### WORK ORDER A
Could you output the passage about reading Statistical Rethinking word for word?

### DOCUMENT EXTRACT
+++

Sometimes easy concepts are made so easy you can get confused.

I’m reading a book titled Statistical Rethinking: a bayesian course with examples in R and Stan, written by Richard McElreath.

I really appreciate this book. I feel like the way that I was taught statistics in psychology really missed the mark. I like how the author in this book frames the differences between bayesian in frequentist statisticians, basically reducing them to their goals.

I’m having to read slowly–mostly because we have a newborn in the house and I’m very much sleep derived. But I also want to make sure that I understand what I’m reading and I think the author did a very good job of setting up the purpose of grid approximation, it’s just that for some reason I had a hard time understanding what the they were for.

It’s basically a way to start generating, what’s known in Bayesian inference, a prior.

But even that is mysterious. Let’s say you have some method for making predictions. This method takes several variables to work. If you know the values for these variables you can use your method and make your prediction.

Well, what if you don’t know all the variables? You’ll need to estimate one or several. And the prior is what begins this process.

+++

### WORK ORDER B
Can you return the records below word for word, starting at their beginning and stopping after the line that contains "escritório.", with the pictures left out?

### SUPPLIED DATA
+++

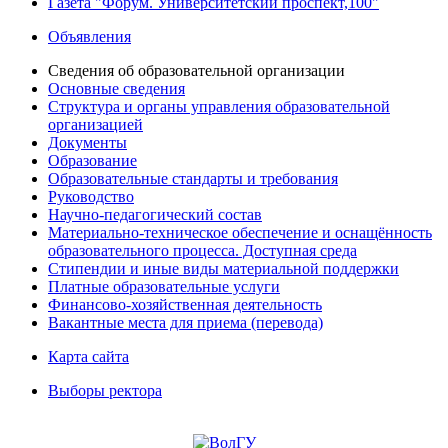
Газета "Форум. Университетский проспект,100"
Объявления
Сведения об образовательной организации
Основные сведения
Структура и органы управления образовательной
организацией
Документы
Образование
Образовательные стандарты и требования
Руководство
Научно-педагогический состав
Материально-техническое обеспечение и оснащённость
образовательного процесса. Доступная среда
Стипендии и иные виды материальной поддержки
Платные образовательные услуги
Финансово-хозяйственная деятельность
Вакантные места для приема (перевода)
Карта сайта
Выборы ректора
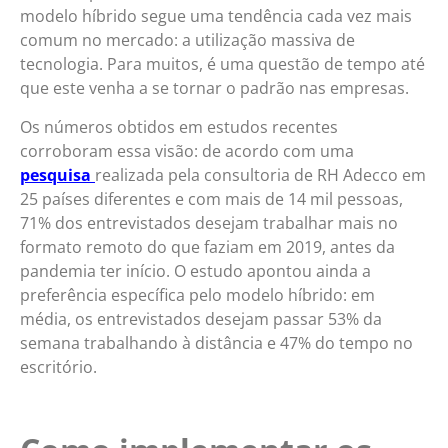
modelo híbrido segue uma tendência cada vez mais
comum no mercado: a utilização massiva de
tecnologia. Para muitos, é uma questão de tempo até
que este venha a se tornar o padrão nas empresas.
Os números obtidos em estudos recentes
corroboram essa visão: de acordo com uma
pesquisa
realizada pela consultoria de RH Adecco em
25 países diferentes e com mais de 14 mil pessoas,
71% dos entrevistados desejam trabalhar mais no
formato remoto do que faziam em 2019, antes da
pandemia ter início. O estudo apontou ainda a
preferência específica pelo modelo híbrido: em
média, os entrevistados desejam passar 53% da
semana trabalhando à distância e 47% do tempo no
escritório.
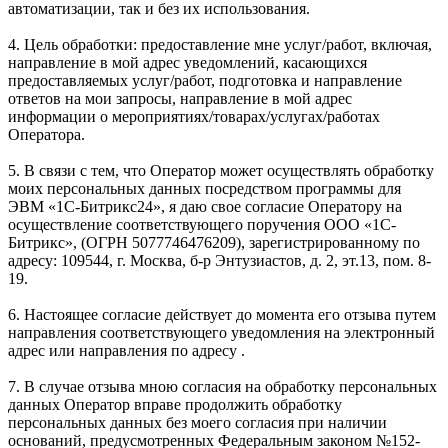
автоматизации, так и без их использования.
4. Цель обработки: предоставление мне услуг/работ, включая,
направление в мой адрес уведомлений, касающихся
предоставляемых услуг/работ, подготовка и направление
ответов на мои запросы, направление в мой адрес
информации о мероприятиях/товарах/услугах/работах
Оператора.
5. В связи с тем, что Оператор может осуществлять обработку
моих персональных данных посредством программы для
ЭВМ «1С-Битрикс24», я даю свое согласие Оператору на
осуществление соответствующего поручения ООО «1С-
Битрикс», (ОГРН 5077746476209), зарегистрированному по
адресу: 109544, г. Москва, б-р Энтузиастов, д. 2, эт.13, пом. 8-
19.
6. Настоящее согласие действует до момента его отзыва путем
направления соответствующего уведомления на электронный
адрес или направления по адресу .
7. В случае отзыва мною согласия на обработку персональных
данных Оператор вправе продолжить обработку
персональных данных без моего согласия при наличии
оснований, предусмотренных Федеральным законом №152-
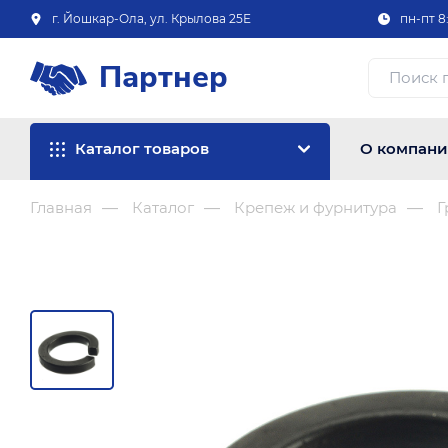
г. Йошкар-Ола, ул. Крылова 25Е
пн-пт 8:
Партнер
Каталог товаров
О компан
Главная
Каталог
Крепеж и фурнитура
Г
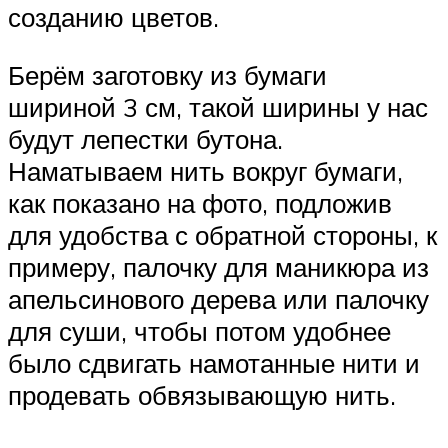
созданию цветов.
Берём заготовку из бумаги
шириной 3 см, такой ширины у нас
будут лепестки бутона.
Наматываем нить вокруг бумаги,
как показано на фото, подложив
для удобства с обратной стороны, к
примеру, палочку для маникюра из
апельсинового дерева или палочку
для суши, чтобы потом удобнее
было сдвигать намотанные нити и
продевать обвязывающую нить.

+++

### TASK SOLUTION A
Sometimes easy concepts are made so easy you can get confused.

I’m reading a book titled Statistical Rethinking: a bayesian course with examples in R and Stan, written by Richard McElreath.

I really appreciate this book. I feel like the way that I was taught statistics in psychology really missed the mark. I like how the author in this book frames the differences between bayesian in frequentist statisticians, basically reducing them to their goals.

I’m having to read slowly–mostly because we have a newborn in the house and I’m very much sleep derived. But I also want to make sure that I understand what I’m reading and I think the author did a very good job of setting up the purpose of grid approximation, it’s just that for some reason I had a hard time understanding what the they were for.

It’s basically a way to start generating, what’s known in Bayesian inference, a prior.

But even that is mysterious. Let’s say you have some method for making predictions. This method takes several variables to work. If you know the values for these variables you can use your method and make your prediction.

Well, what if you don’t know all the variables? You’ll need to estimate one or several. And the prior is what begins this process.

### TASK SOLUTION B
Газета "Форум. Университетский проспект,100"
Объявления
Сведения об образовательной организации
Основные сведения
Структура и органы управления образовательной
организацией
Документы
Образование
Образовательные стандарты и требования
Руководство
Научно-педагогический состав
Материально-техническое обеспечение и оснащённость
образовательного процесса. Доступная среда
Стипендии и иные виды материальной поддержки
Платные образовательные услуги
Финансово-хозяйственная деятельность
Вакантные места для приема (перевода)
Карта сайта
Выборы ректора
modelo híbrido segue uma tendência cada vez mais
comum no mercado: a utilização massiva de
tecnologia. Para muitos, é uma questão de tempo até
que este venha a se tornar o padrão nas empresas.
Os números obtidos em estudos recentes
corroboram essa visão: de acordo com uma
pesquisa
realizada pela consultoria de RH Adecco em
25 países diferentes e com mais de 14 mil pessoas,
71% dos entrevistados desejam trabalhar mais no
formato remoto do que faziam em 2019, antes da
pandemia ter início. O estudo apontou ainda a
preferência específica pelo modelo híbrido: em
média, os entrevistados desejam passar 53% da
semana trabalhando à distância e 47% do tempo no
escritório.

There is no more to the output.